Yang menjadi anomali adalah respons tanah terhadap hujan tersebut. Dulu, hutan hujan tropis Sumatera Barat mampu meminum ribuan milimeter air dan melepaskannya perlahan. Kini, kemampuan itu dikebiri. Ketika 14 daerah tenggelam bersamaan, itu bukan karena hujan “terlalu jahat”, tapi karena daya dukung lingkungan (carrying capacity) provinsi ini sudah bangkrut. Lanskap kita tak lagi punya imunitas.

Dokumen Tata Ruang Sudah Jadi Kertas Bungkus Gorengan?

Mengapa bencana ini begitu merata? Karena penyakitnya pun merata. Rencana Tata Ruang Wilayah (RTRW), yang seharusnya menjadi “panglima” yang mengatur mana yang boleh disentuh dan mana yang haram diganggu, kini tak lebih berharga dari kertas bungkus gorengan.

Dokumen mencatat bahwa RTRW di Sumatera Barat mengalami kegagalan fungsi fundamental.

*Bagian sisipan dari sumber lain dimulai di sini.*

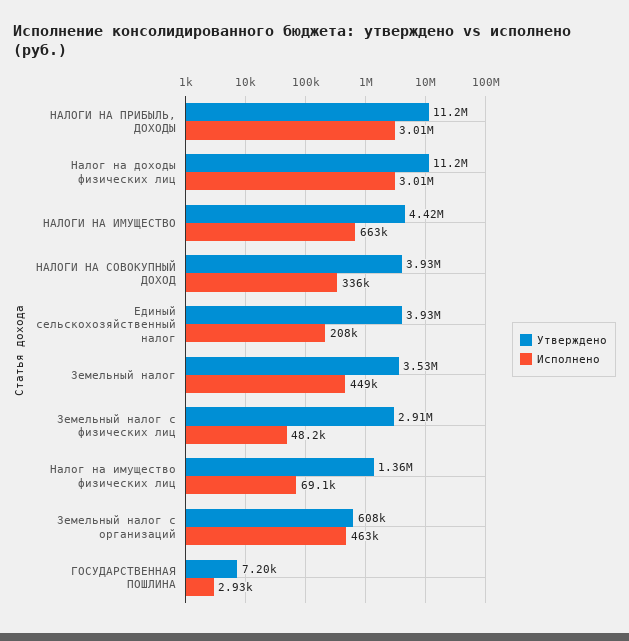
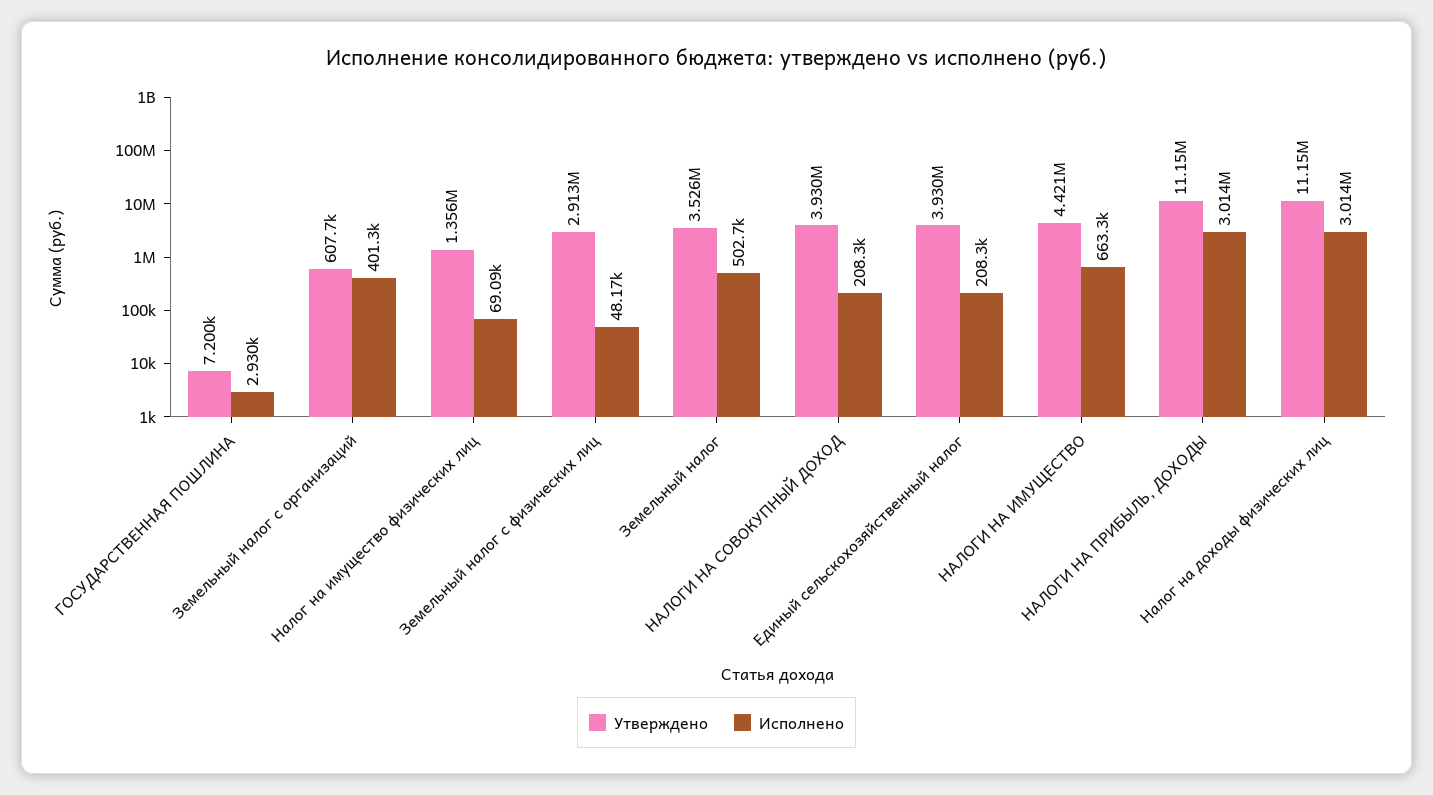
Исполнено, НАЛОГИ НА СОВОКУПНЫЙ ДОХОД: 336000 -> 208300
Исполнено, Земельный налог: 449000 -> 502700
Исполнено, Земельный налог с организаций: 463000 -> 401300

Di atas kertas, ada zona lindung, ada sempadan sungai, ada hutan konservasi. Di lapangan? Semuanya diterabos atas nama “investasi” dan “PAD” (Pendapatan Asli Daerah).

  • Di hulu, hutan dibabat untuk tambang dan logging.

  • Di lereng gunung, lahan dikupas untuk pertanian monokultur yang rapuh.

  • Di pinggir sungai, bangunan komersial dibiarkan menjamur mencekik aliran air.

Pemerintah Provinsi dan Kabupaten/Kota tidak bisa mengaku kaget. Mereka yang memegang pena perizinan. Mereka yang membiarkan pelanggaran tata ruang terjadi di depan mata, dari Lembah Anai hingga Solok Selatan, dari Pesisir Selatan hingga Agam. Pembiaran ini bersifat terstruktur dan masif.

Jangan bayangkan kerusakan ini dilakukan oleh segelintir peladang liar. Data Global Forest Watch menunjukkan, pada tahun 2024 saja, 11.000 hektar hutan alam hilang. Sebagian besar deforestasi ini terjadi justru di dalam area konsesi izin usaha.

Artinya apa? Artinya kerusakan lingkungan di Sumatera Barat adalah kerusakan yang legal atau setidaknya dilegalkan oleh negara. Eksploitasi kayu dan alih fungsi lahan terjadi dengan stempel resmi dinas terkait. Ketika banjir bandang datang membawa potongan kayu balakan (log) hasil tebangan, itu adalah bukti fisik bahwa negara sedang mengirimkan “paket kematian” kepada rakyatnya sendiri di hilir.

Absennya Mitigasi

Pola penanganan bencana di provinsi ini selalu sama, tindakan yang reaktif, bukan preventif. Pemerintah gagah berdiri di posko pengungsian, membagikan mie instan, dan berfoto di tengah lumpur. Tapi kemana keberanian mereka saat harus mencabut izin tambang di hulu? Kemana ketegasan mereka saat harus merobohkan bangunan vila pejabat yang melanggar tata ruang?

Evaluasi 2024-2025 menunjukkan bahwa negara gagal total melindungi rakyatnya dari ancaman ekologis. 13 daerah yang terendam hari ini adalah bukti bahwa Gubernur, Bupati, dan Walikota telah gagal menjalankan mandat konstitusi, melindungi segenap tumpah darah Indonesia.